Accomplished by using any available method. Refer to appropriate vendor documentation.

3

Within the Active Directory service, create one or more service accounts the Metasys application can use. If more than one account is assigned, use only one account for each domain.

Active Directory Service Administrator

Accomplished by using an Active Directory service user administrative tool. The Metasys application uses these credentials when making requests to Active Directory services. Refer to the following sections: Service Account, Service Account Rules, Service Account Permissions. Also, refer to Appendix: Active Directory Service in the Network and IT Guidance for the BAS Professional Technical Bulletin (LIT-12011279) and to the Active Directory service documentation available from Microsoft Corporation.

4

Communicate the service account credentials created in Step 3 to the Metasys Security Administrator.

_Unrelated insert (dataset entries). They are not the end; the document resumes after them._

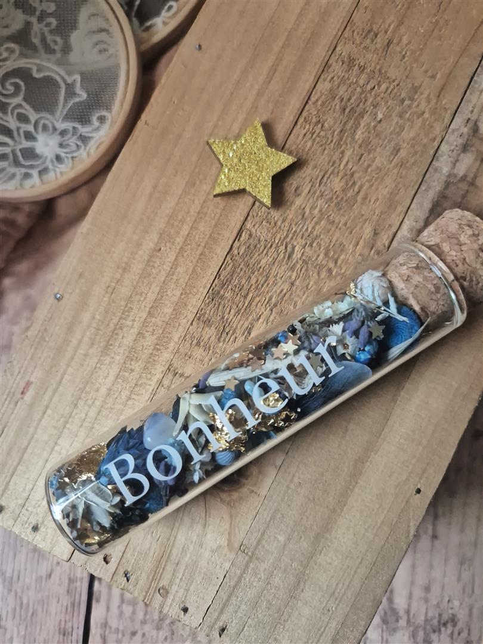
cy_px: 322
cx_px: 242
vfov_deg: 73.9
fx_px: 428
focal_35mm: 23
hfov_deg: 58.9
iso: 800
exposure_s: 1/100
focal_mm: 5.4
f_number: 1.8
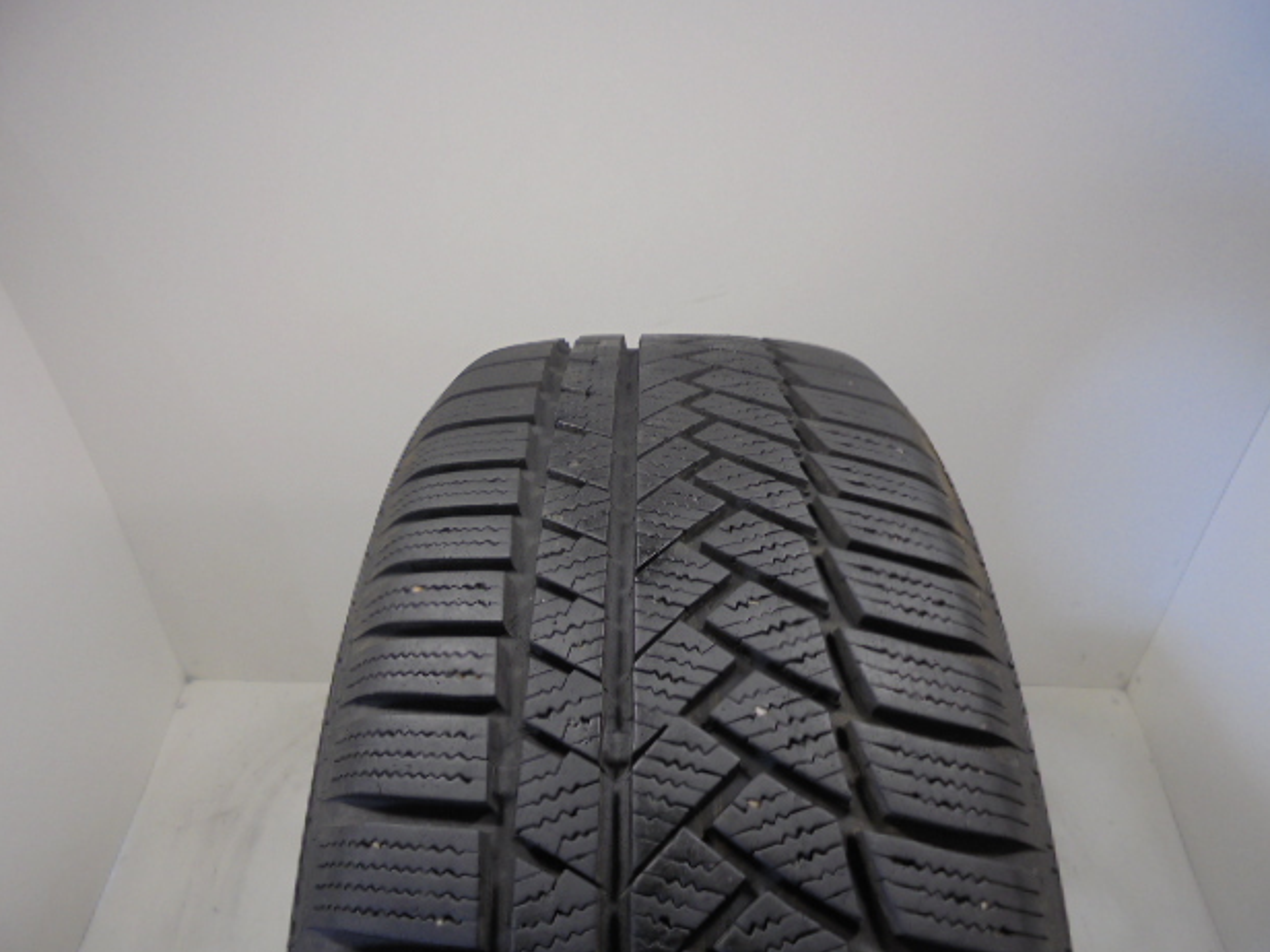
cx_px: 616
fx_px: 991
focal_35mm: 27
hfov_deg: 65.3
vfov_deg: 51.3
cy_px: 488
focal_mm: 4.6
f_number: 3.5
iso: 100
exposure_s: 1/30
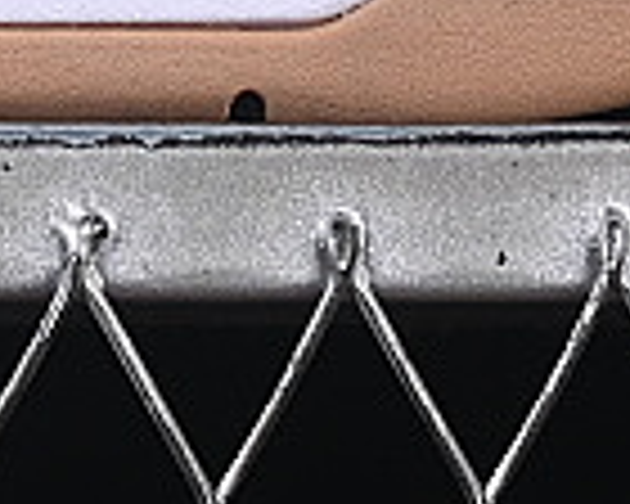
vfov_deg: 2.8
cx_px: -688
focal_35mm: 544
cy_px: -886
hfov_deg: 3.5
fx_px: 10143
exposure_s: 1/80
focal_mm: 50
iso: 160
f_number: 8
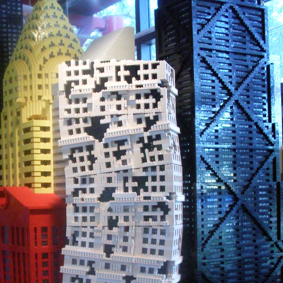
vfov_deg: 23.4
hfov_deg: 23.4
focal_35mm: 73
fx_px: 675
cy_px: 223
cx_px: 67
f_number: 3.1
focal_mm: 6.3
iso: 410
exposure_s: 1/60
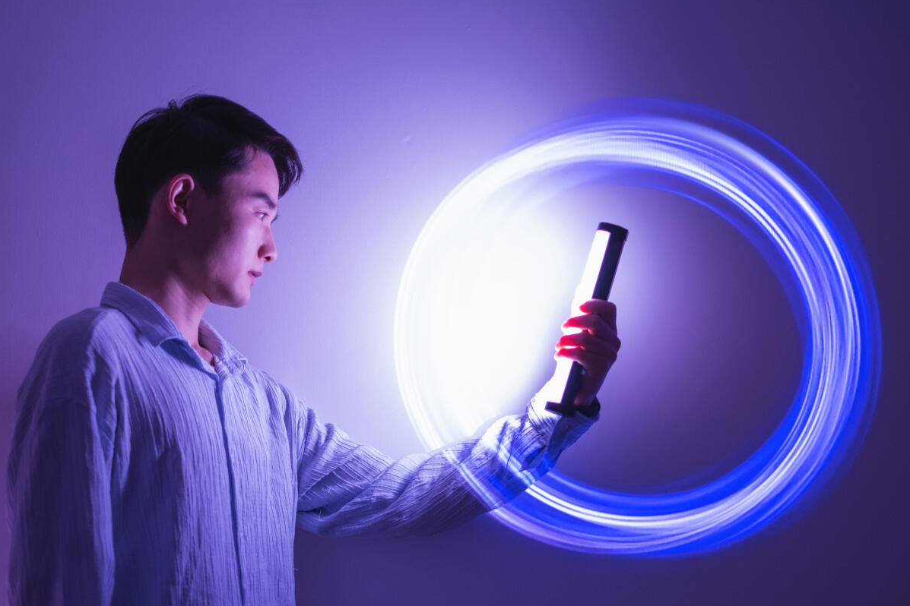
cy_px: 315
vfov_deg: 21.9
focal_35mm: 62
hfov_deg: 32.4
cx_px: 431
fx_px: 1567
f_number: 1.4
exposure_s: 1/60
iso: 640
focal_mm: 35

Active Directory Service Administrator

User name login, domain specifier, and password are communicated for each account created.

5

Enable Active Directory service authentication for the Metasys site.

Metasys Administrator

Accomplished by using the Metasys Security Administrator Tool. See Enabling Active Directory Service Integration for Metasys server or SCT Software.

6

Enter the domain, username, and password for assigned Active Directory service user accounts (received from the Active Directory Service Administrator in Step 4).

Metasys Administrator

Accomplished by using the Metasys Security Administrator Tool. See Enabling Active Directory Service Integration for Metasys server or SCT Software.

7

Add each existing Active Directory service user to Metasys and authorize each to access Metasys functions. (This is an ongoing task.)

Metasys Administrator

Assumes that the Active Directory service users have already been created in Active Directory service by an Active Directory Service Administrator. This step is revisited each time changes occur to the set of Active Directory service users, and therefore, is part of ongoing user administration.

8

Select the default domain to be displayed in the domain list box located on the Metasys Login screen. (This is optional.)

Metasys Administrator

Accomplished by using the Metasys Security Administrator Tool. See Enabling Active Directory Service Integration for Metasys server or SCT Software.